The most special observations were:
- Agenioideus sericeus, a very rare species that seems to be making a expansion north-ward
Baranisobas ridibundus, I found a pair of this rare species. Possibly it is the first time the male of this species has been photographed in the Netherlands and Belgium!
|New garden species||7|
|Observed parasitic relations||4|
|Very rare species||1|
Butterflies and moths (LEPIDOPTERA)
The butterflies were weakly represented this year with mainly Whites and European peacock, the latter in more numbers than before. The Painted lady visited the Netherlands in massive numbers in 2019 and also in the garden a relatively large number of specimen were present. The species even reproduced in the garden. I did not find eggs or larvae of other species which is kind of a disappointment.
The Small tortoiseshell, a common butterfly that was seen less throughout the Netherlands this year, and the always special Small copper were the most “special” observations.
Really remarkable was a Common blue that laid eggs on Great burnet. The relation with this plant is unknown and unfortunately it has not yet possible for the admins on Waarneming.nl to validate it. I hope for a rematch this year and will keep an eye on the species and the plant.
Moths were represented by a number of smaller species but the larger ones like the Silver Y were noticeable less well represented in comparison to previous years.
The nicest observation was the new garden species Meadow longhorn
|New garden species||1|
Dragonflies and Damselflies (ORDONATA)
This group was well represented this year.
Especially the Blacktailed skimmer, the males as well as the females, were present the whole season. Most special was the Norfolk hawker, a species that I had not seen before.
Among Damselflies the common Variable damselfly and de Common winter damselfly were the most special to me. The latter I had not seen before.

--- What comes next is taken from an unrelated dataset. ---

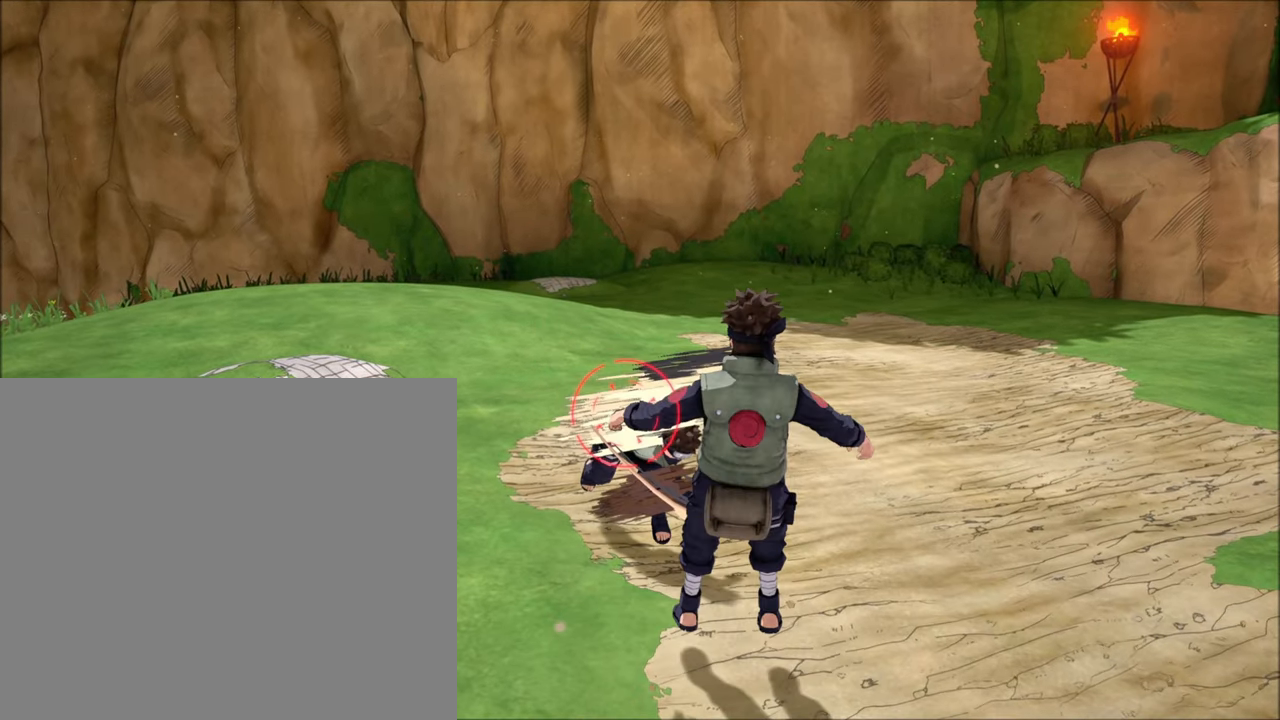
{"buttons": ["L1", "R2"], "left_stick": "right", "right_stick": "center", "events": []}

The large red damselfly disappeared unfortunately, normally the species would reproduce every year in the pond.
|New garden species||3|
True bugs (HETEROPTERA)
True bugs did well this year with an enormous increase in species. It is not my primary focus group so some species have not been recorded. In this group I do try to note the Shield bugs.
The Shieldbugs have shown an increase of, although common, species among some which I had not seen in the garden before:
- Graphosoma lineatum, a common species but new to the garden and always nice to see
- Sciocoris cursitans, a nicely shaped small inconspiciuous less common bug
Also I encountered the very rare Closterotomus trivialis.
|New garden species||4|
|Very rare species||1|
Grasshoppers and bush crickets (ORTHOPTERA)
Grasshoppers and bush crickets were less present this year. Even the common Souther oak bush cricket was observed only a few times where it normally is present in large numbers.
This order is in general less represented in the garden and most specimen are bush crickets.
What was noticeable were the amount of ground beetles foraging the garden floor.
I’ve not processed the photo backlog for beetles this year.